De minister heeft daarbij een matiging toegepast van 10% met een maximum € 2.500,- vanwege overschrijding van de beslistermijn. Aan zijn besluitvorming heeft de minister de rapporten van bevindingen ten grondslag gelegd.
1.8
Met de beslissing op bezwaar van 7 oktober 2020 (bestreden besluit 1) heeft de minister het boetebesluit 1 gehandhaafd. De minister blijft bij zijn conclusie dat de zeven mestvrachten niet van het bedrijf zijn afgevoerd. De minister heeft verder geen aanleiding gezien om de BEX-berekening te gebruiken, omdat niet is voldaan aan de in de Handreiking bedrijfsspecifieke excretie melkvee (Handreiking) genoemde voorwaarde dat een administratie van de zomerstalvoedering wordt bijgehouden en dat al het ingekuilde gras in de voorraad wordt opgenomen.
1.9
Met het besluit van 5 maart 2020 (boetebesluit 2) heeft de minister de maatschap een boete opgelegd van in totaal € 40.659,10 in verband met overtredingen van de Msw in het jaar 2016. Het gaat om:
- een boete van € 36.610,- wegens overschrijding van de gebruiksnorm dierlijke meststoffen, de stikstofgebruiksnorm en de fosfaatgebruiksnorm en
- een boete van € 4.049,10 wegens het niet voldoen aan de mestverwerkingsplicht in het kader van de VGM.
De minister heeft daarbij een matiging toegepast van 10% met een maximum € 2.500,-vanwege overschrijding van de beslistermijn. Aan zijn besluitvorming heeft de minister de rapporten van bevindingen ten grondslag gelegd. De minister is bij de berekening van de gebruiksnormen uitgegaan van forfaitaire gehaltes aan stikstof en fosfaat. Ook voor 2016 heeft de minister de door de maatschap opgestelde BEX-berekening buiten beschouwing gelaten, omdat niet is voldaan aan de voorwaarde dat een administratie van de zomerstalvoedering wordt bijgehouden en dat al het ingekuilde gras in de voorraad wordt opgenomen.
1.1
Met de beslissing op bezwaar van 7 oktober 2020 (bestreden besluit 2) heeft de minister het boetebesluit 2 gehandhaafd.

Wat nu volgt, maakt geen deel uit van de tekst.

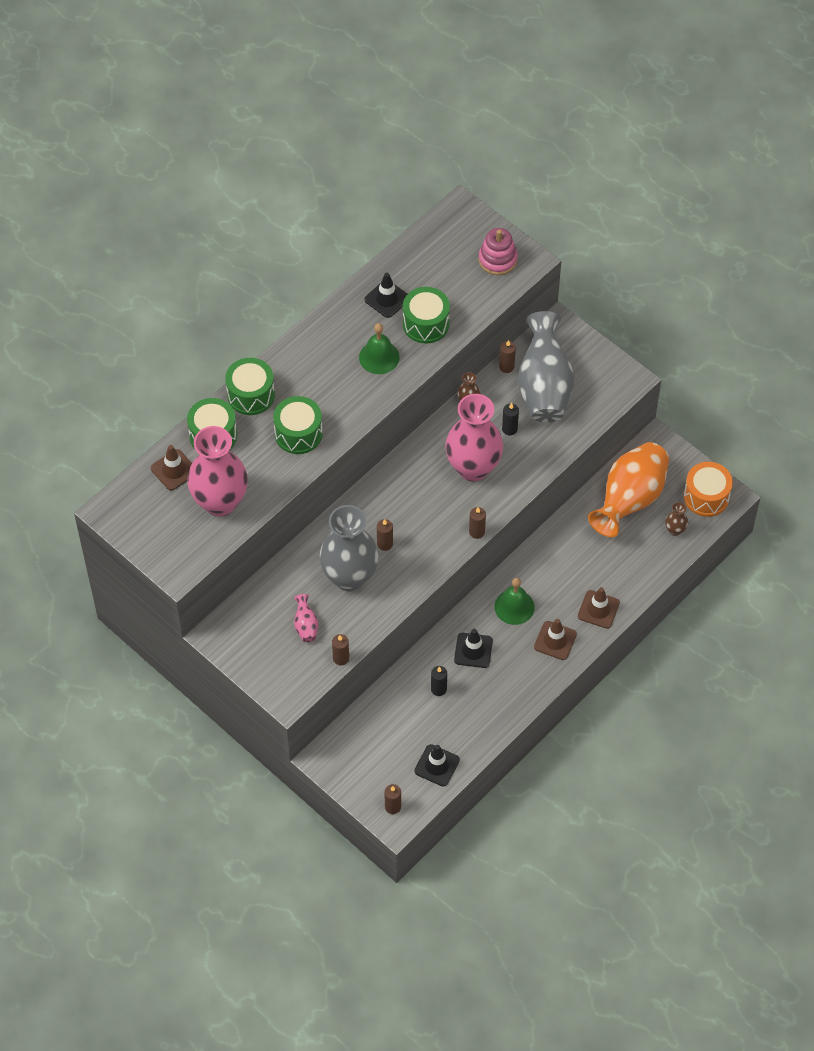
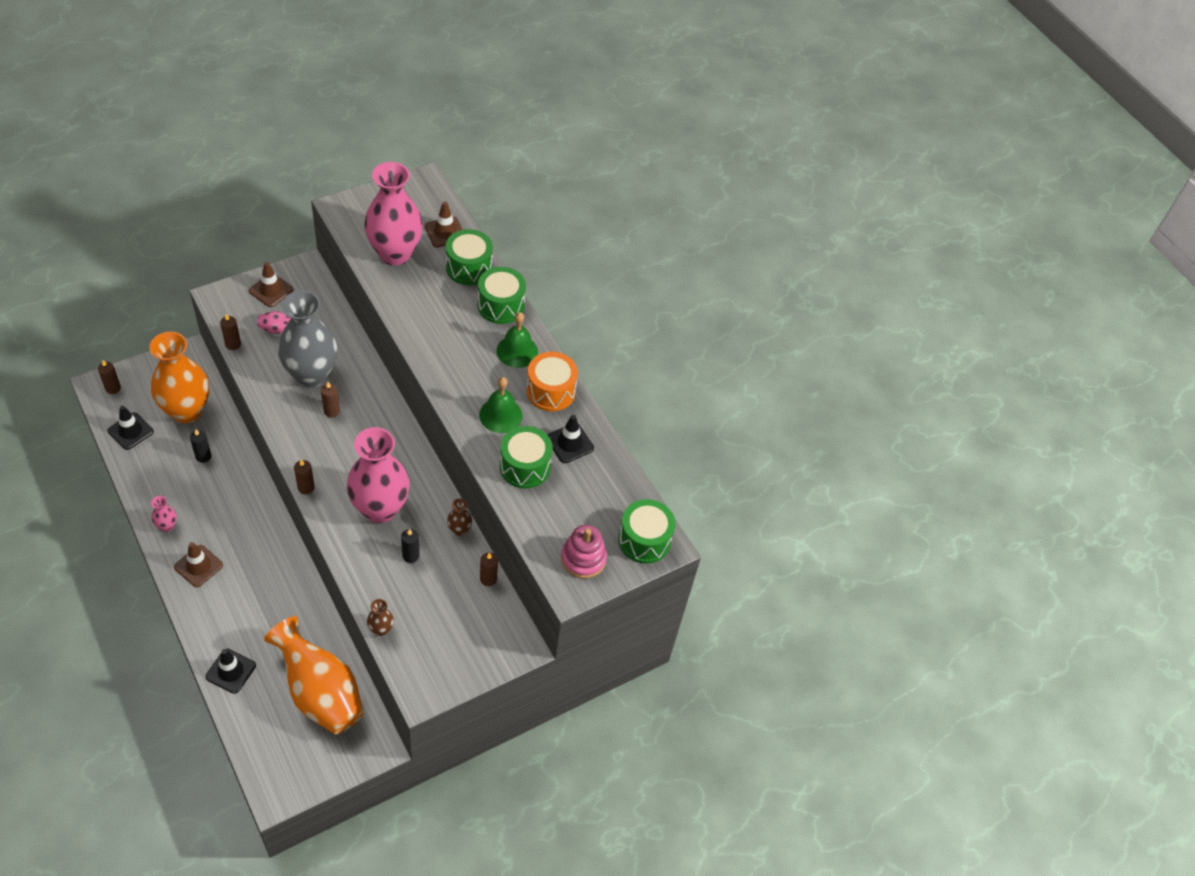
camera: 100 degrees right, 5 degrees down
green drum [273,396,323,454] -> green drum moved to [618,499,675,564]
black traffic cone [454,629,493,668] -> black traffic cone moved to [205,649,256,694]
green bell [494,578,535,625] -> green bell moved to [496,312,538,368]
grey vase [518,311,574,423] -> none
brown traffic cone [578,587,620,629] -> brown traffic cone moved to [249,262,293,307]
brown vase [665,502,688,536] -> brown vase moved to [367,599,394,636]
orange drum [684,462,733,517] -> orange drum moved to [526,352,578,411]
none -> orange vase [149,332,209,423]
none -> pink vase [151,496,177,532]

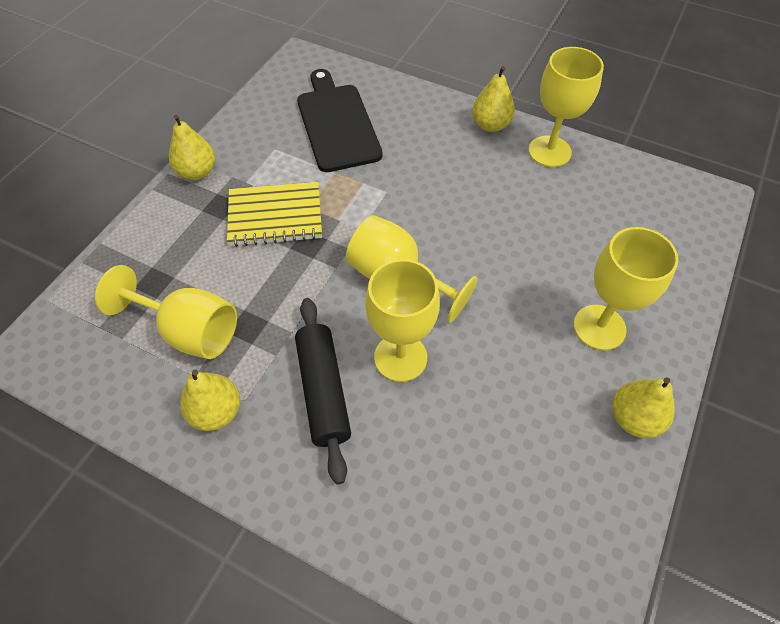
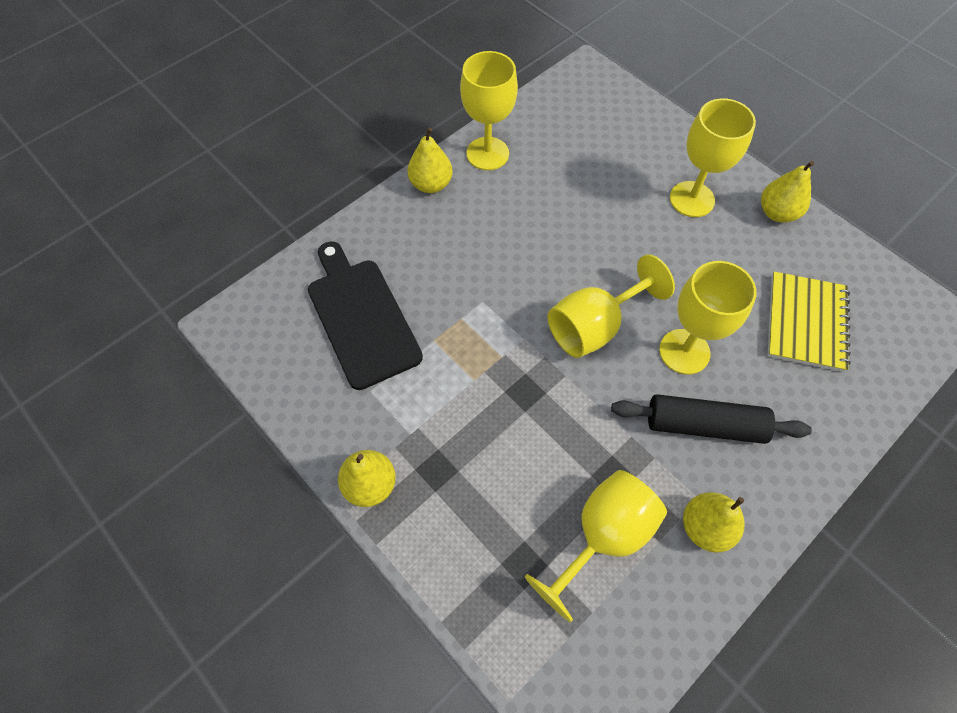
camera: 70 degrees left, 5 degrees up
yellow notebook [227,182,322,247] -> yellow notebook moved to [768,272,851,372]
black cutting board [297,69,383,172] -> black cutting board turned 60 degrees clockwise [308,241,423,390]

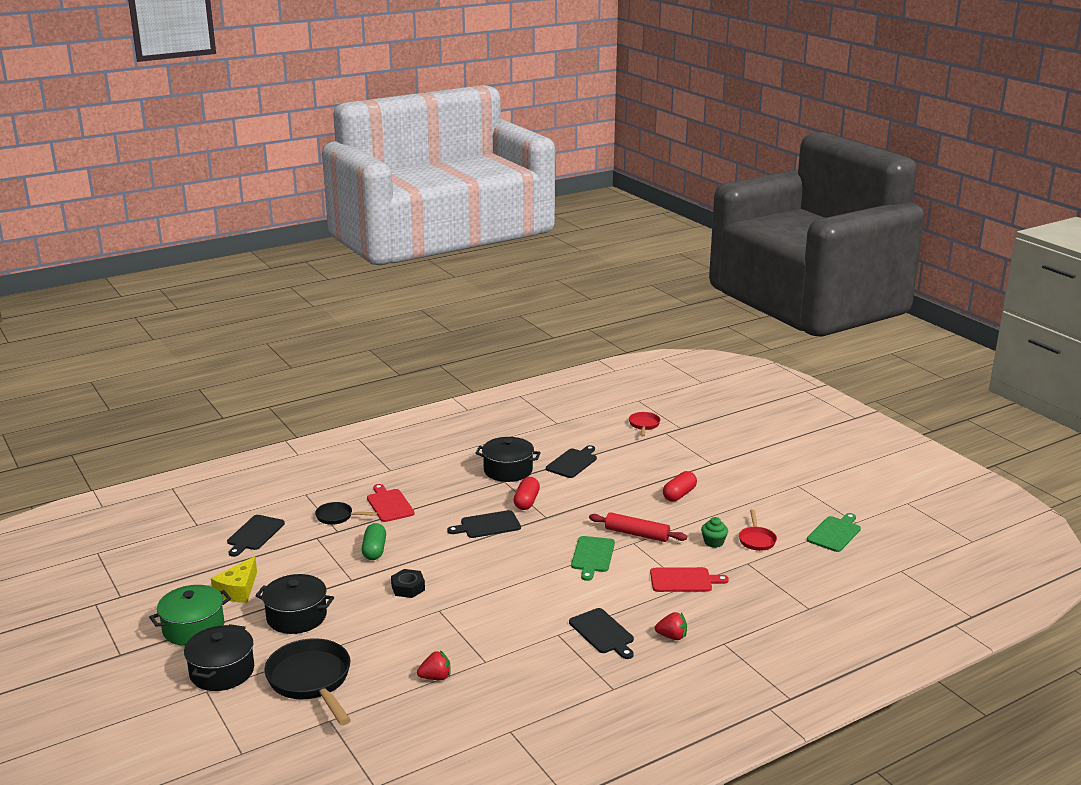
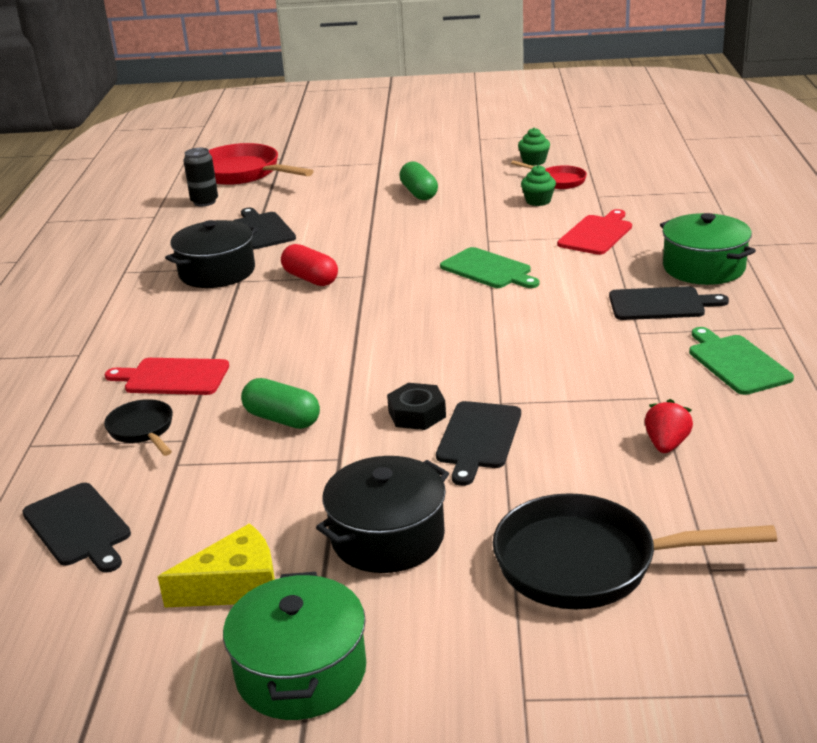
camera: 55 degrees left, 5 degrees up
black pot [184,624,254,691] -> none
yellow cheese [211,556,257,603] -> yellow cheese turned 75 degrees counterclockwise [158,523,275,608]
black pan [315,502,377,525] -> black pan turned 105 degrees clockwise [104,399,173,456]
black cutting board [447,510,521,538] -> black cutting board moved to [436,401,521,486]
red rolling pin [589,512,687,542] -> none
red pan [629,412,660,436] -> red pan [209,143,314,185], size x1.90
red strawberry [655,612,687,640] -> green pot [660,213,756,285]
red capsule [663,471,697,502] -> green capsule [399,162,438,200]
green cutting board [807,513,861,552] -> green cutting board moved to [689,327,794,395]
none -> black can [183,148,218,206]
none -> green cupcake [518,128,550,166]

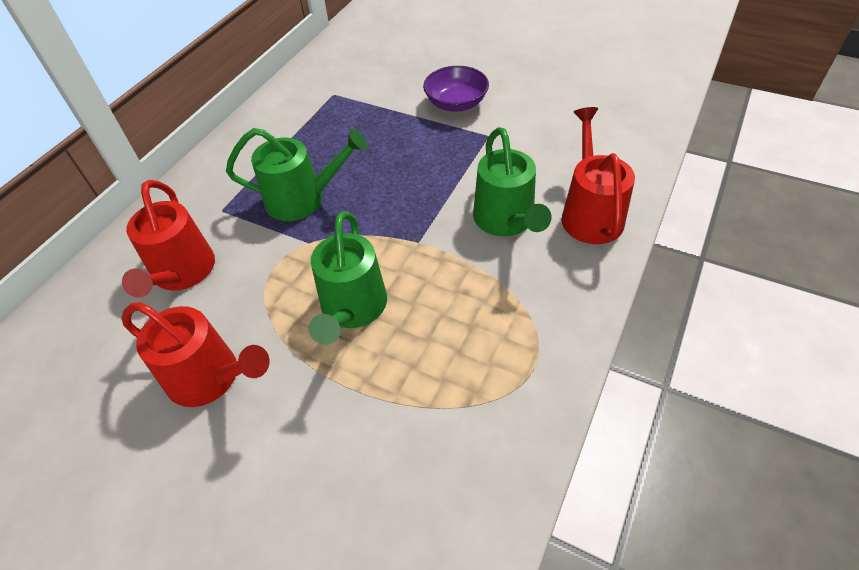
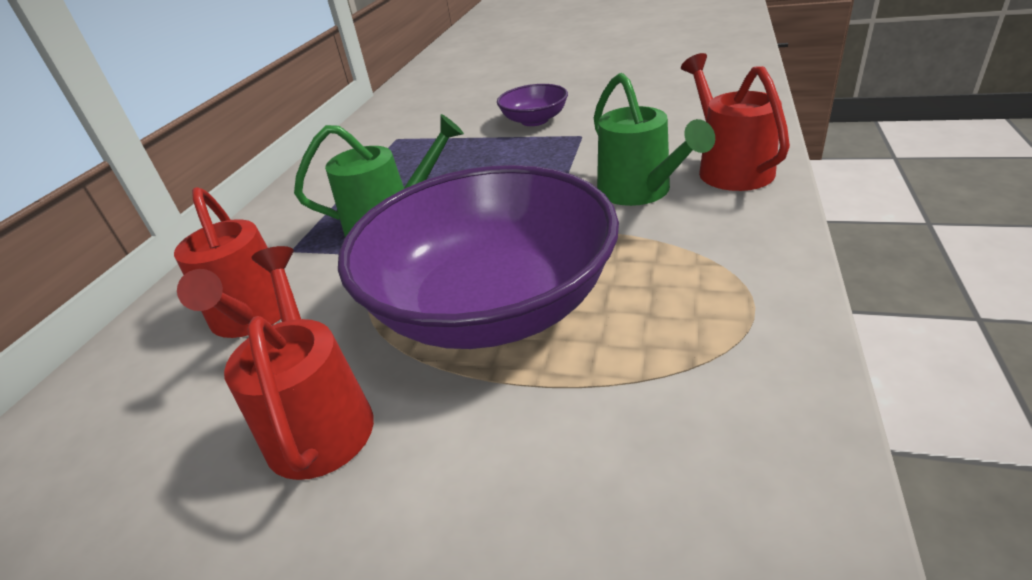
camera: 10 degrees left, 15 degrees down
red watering can [122,302,269,407] -> red watering can turned 120 degrees counterclockwise [224,246,374,480]
green watering can [309,212,387,345] -> purple bowl [338,165,619,349]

De uitspraken van de rechtbank

Aangevallen uitspraak 2015
2.1
Over de zeven vrachten heeft de rechtbank geoordeeld dat de minister terecht heeft aangenomen dat deze vrachten niet zijn afgevoerd van het bedrijf van de maatschap. De maatschap heeft ook niet op een andere wijze aannemelijk gemaakt dat de vrachten wel zijn afgevoerd. De verklaringen, facturen en de betalingsbevestigingen waarop zij zich in dat verband beroept waren niet aanwezig in de administraties van de maatschap en van [naam 3] ten tijde van de controle. Volgens de rechtbank heeft de minister aan die overgelegde stukken terecht de conclusie kunnen verbinden dat de maatschap met achteraf opgemaakte verklaringen, facturen en betalingsbevestigingen heeft willen doen geloven dat de betwiste zeven vrachten met dierlijke meststoffen van haar bedrijf zijn afgevoerd. Over de aangepaste BEX-berekening 2015 heeft de rechtbank geoordeeld dat de minister deze terecht buiten beschouwing heeft gelaten bij de berekening ter bepaling of is voldaan aan de gebruiksnormen. Niet is voldaan aan de voorwaarde dat een administratie van de zomerstalvoedering is bijgehouden en dat al het ingekuilde gras in de voorraad is opgenomen.
2.2
De rechtbank concludeert dat de maatschap de gebruiksnorm dierlijke meststoffen, de stikstofgebruiksnorm en de fosfaatgebruiksnorm heeft overschreden, dat de maatschap niet heeft voldaan aan de eigen mestverwerkingsplicht en dat de maatschap niet heeft voldaan aan de mestverwerkingsplicht in het kader van de VGM. De rechtbank heeft de daarvoor opgelegde boetes gematigd tot respectievelijk € 83.541,-, € 12.113,64 en € 5.934,55 wegens overschrijding van de redelijke termijn. De rechtbank heeft de maatschap een boete opgelegd van in totaal € 101.589,19 en de minister veroordeeld in de kosten van het bezwaar en het beroep.
Aangevallen uitspraak 2016
2.3
Over de aangepaste BEX-berekening 2016 heeft de rechtbank op dezelfde gronden als in de aangevallen uitspraak 1 geoordeeld dat de minister deze terecht buiten beschouwing heeft gelaten. De minister heeft er volgens de rechtbank terecht op gewezen dat op grond van de Handreiking een administratie van de zomerstalvoedering moet worden bijgehouden en dat dat in dit geval niet is gebeurd.
2.4
De rechtbank concludeert dat de maatschap de gebruiksnorm dierlijke meststoffen, de stikstofgebruiksnorm en de fosfaatgebruiksnorm heeft overschreden en dat de maatschap niet heeft voldaan aan de mestverwerkingsplicht in het kader van de VGM. De rechtbank heeft de daarvoor opgelegde boetes gematigd tot € 34.779,50 en € 3.846,64 wegens overschrijding van de redelijke termijn. De rechtbank heeft de maatschap een boete opgelegd van in totaal
€ 38.626,14 en de minister veroordeeld in de kosten van het bezwaar en het beroep.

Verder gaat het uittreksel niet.